**Written instruction:**
Can you write out, character for character, every line from the one containing "class: Magnoliopsida" through the last line below, both included, with the pictures left out?

(Data entries)
***

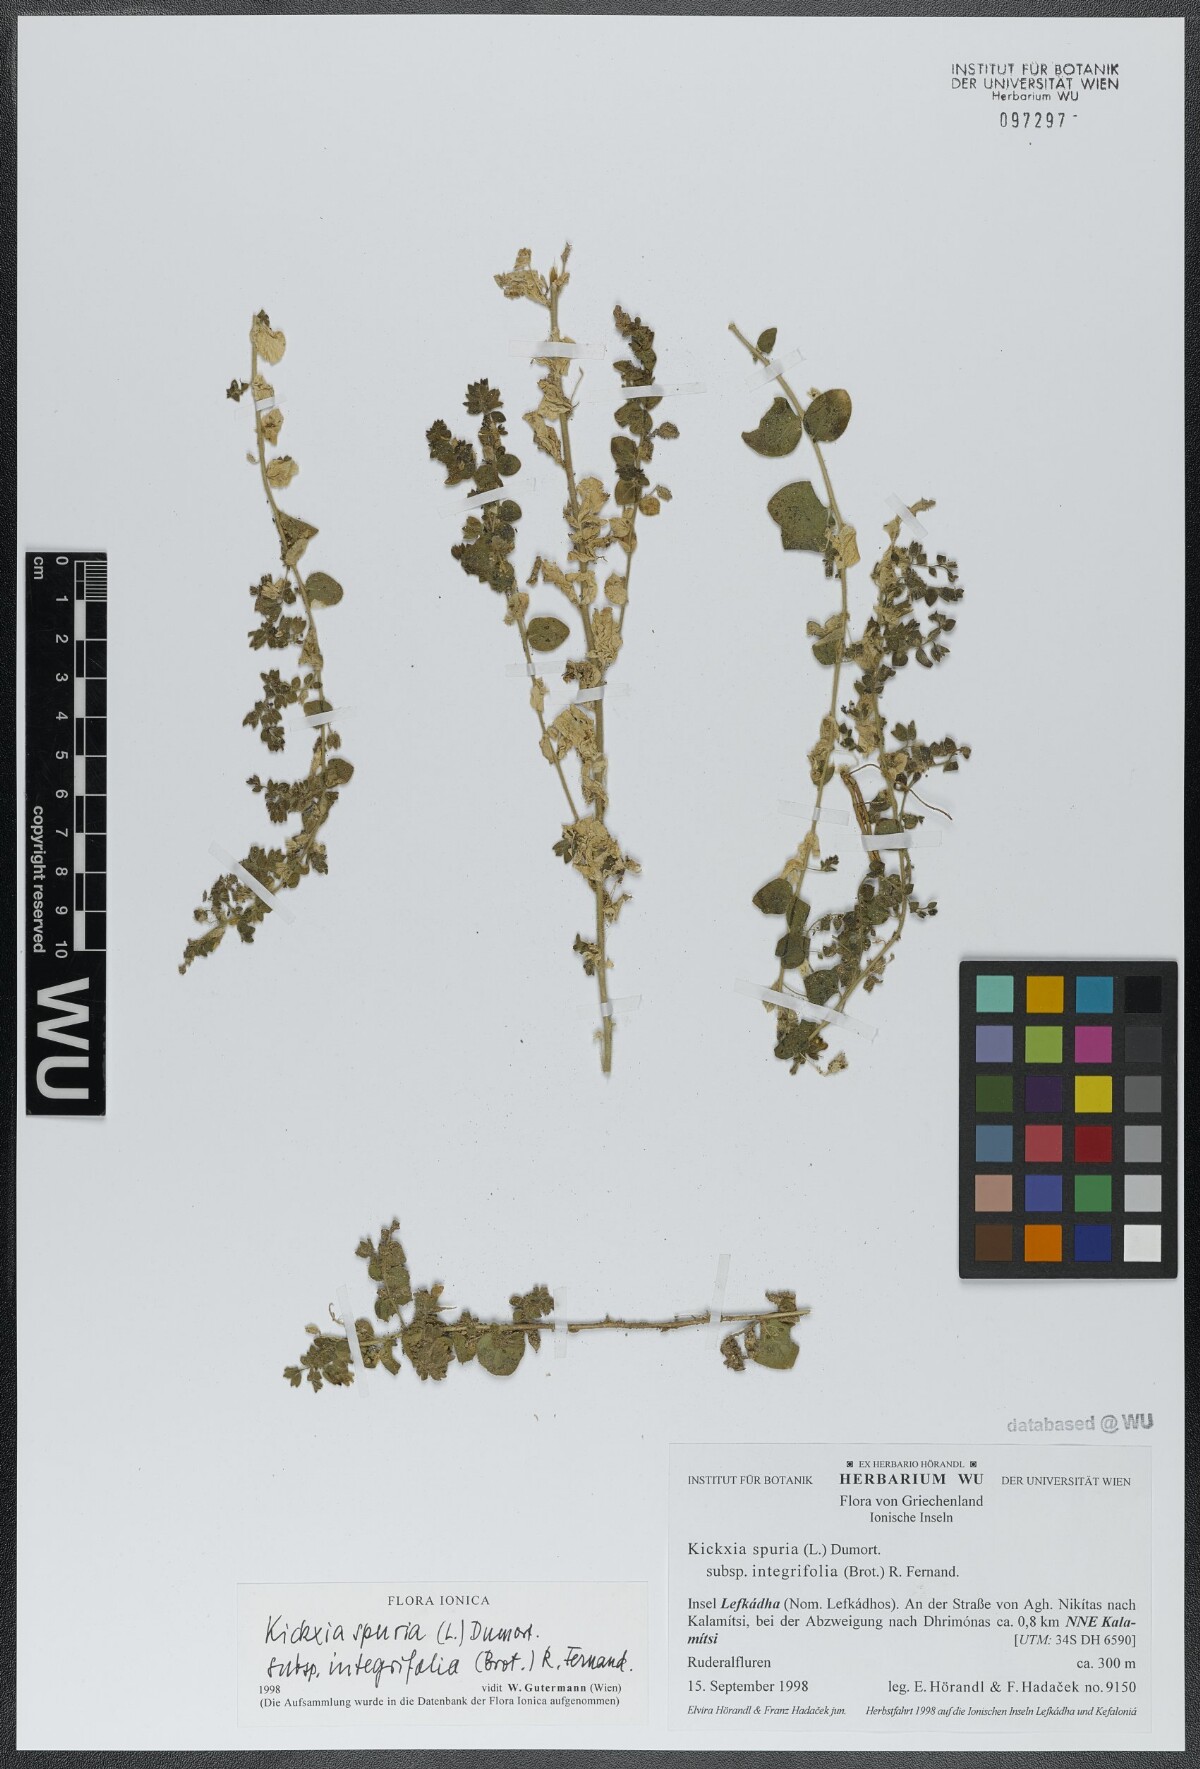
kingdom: Plantae
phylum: Tracheophyta
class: Magnoliopsida
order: Lamiales
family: Plantaginaceae
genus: Kickxia
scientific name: Kickxia spuria
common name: Round-leaved fluellen
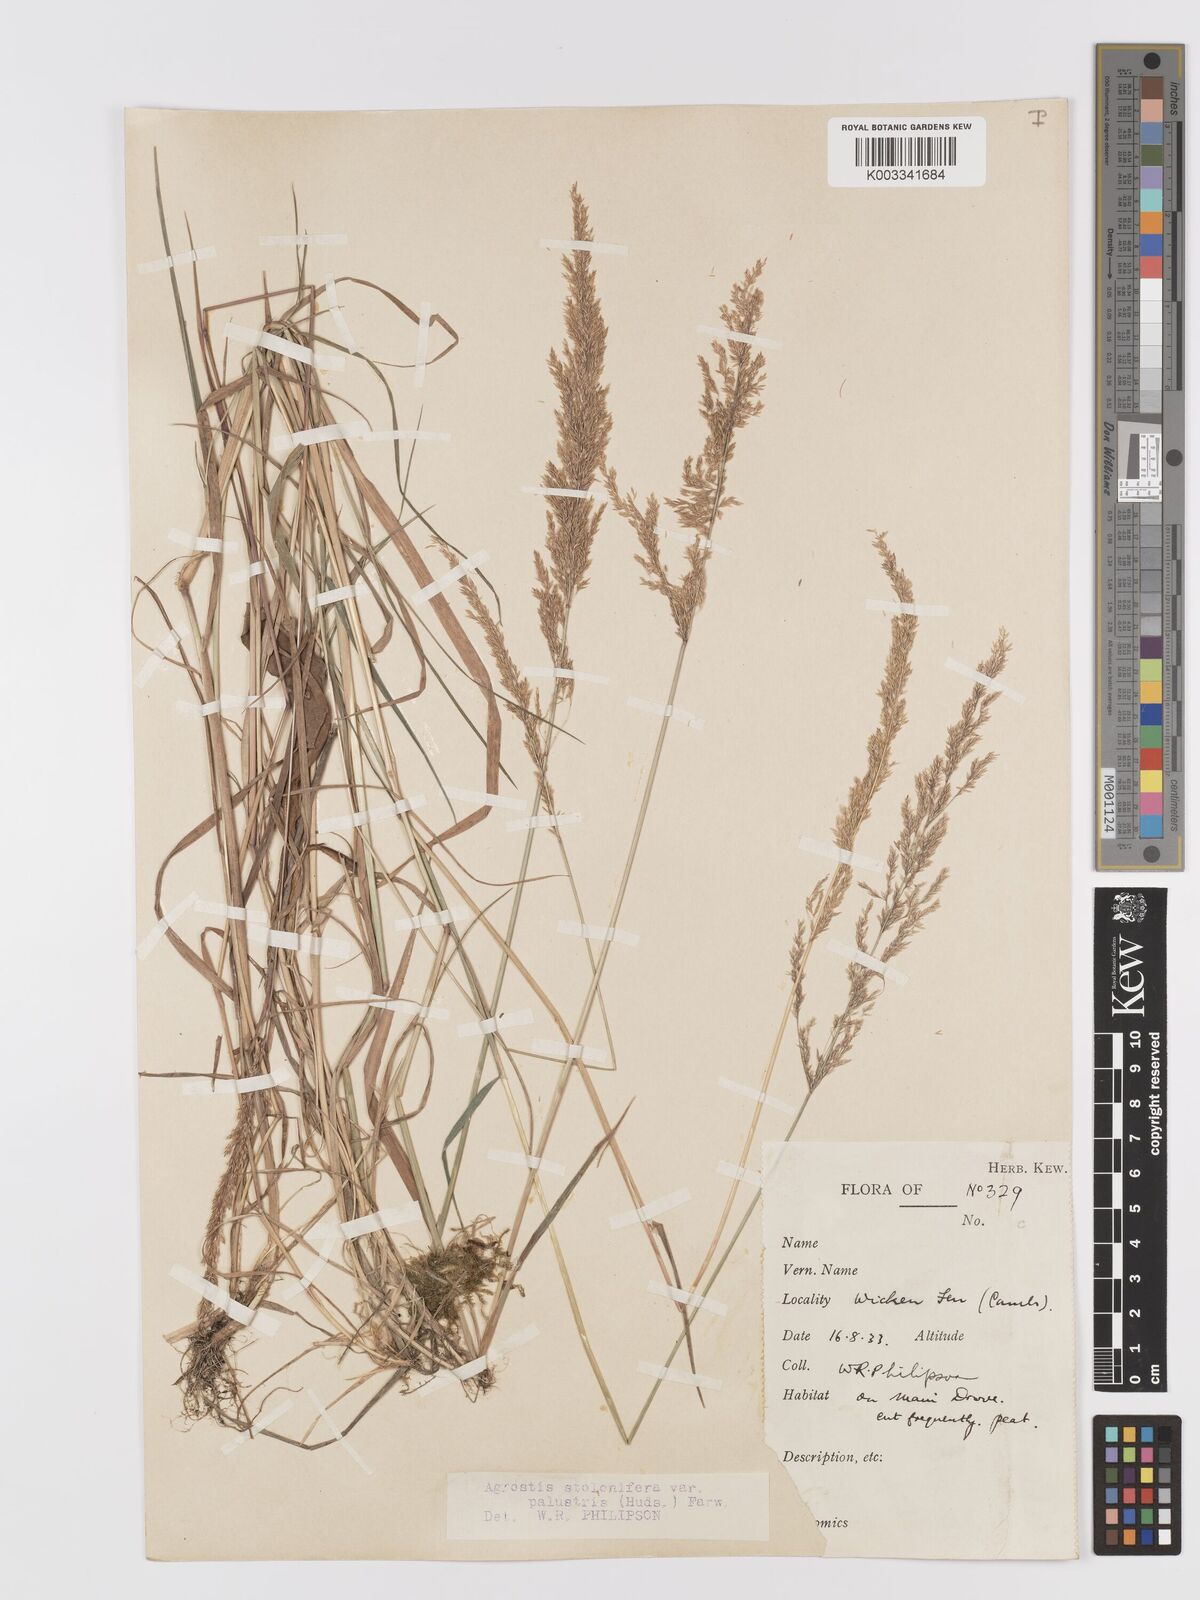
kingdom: Plantae
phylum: Tracheophyta
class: Liliopsida
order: Poales
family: Poaceae
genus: Agrostis
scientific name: Agrostis stolonifera
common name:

***

**Worked answer:**
class: Magnoliopsida
order: Lamiales
family: Plantaginaceae
genus: Kickxia
scientific name: Kickxia spuria
common name: Round-leaved fluellen
kingdom: Plantae
phylum: Tracheophyta
class: Liliopsida
order: Poales
family: Poaceae
genus: Agrostis
scientific name: Agrostis stolonifera
common name:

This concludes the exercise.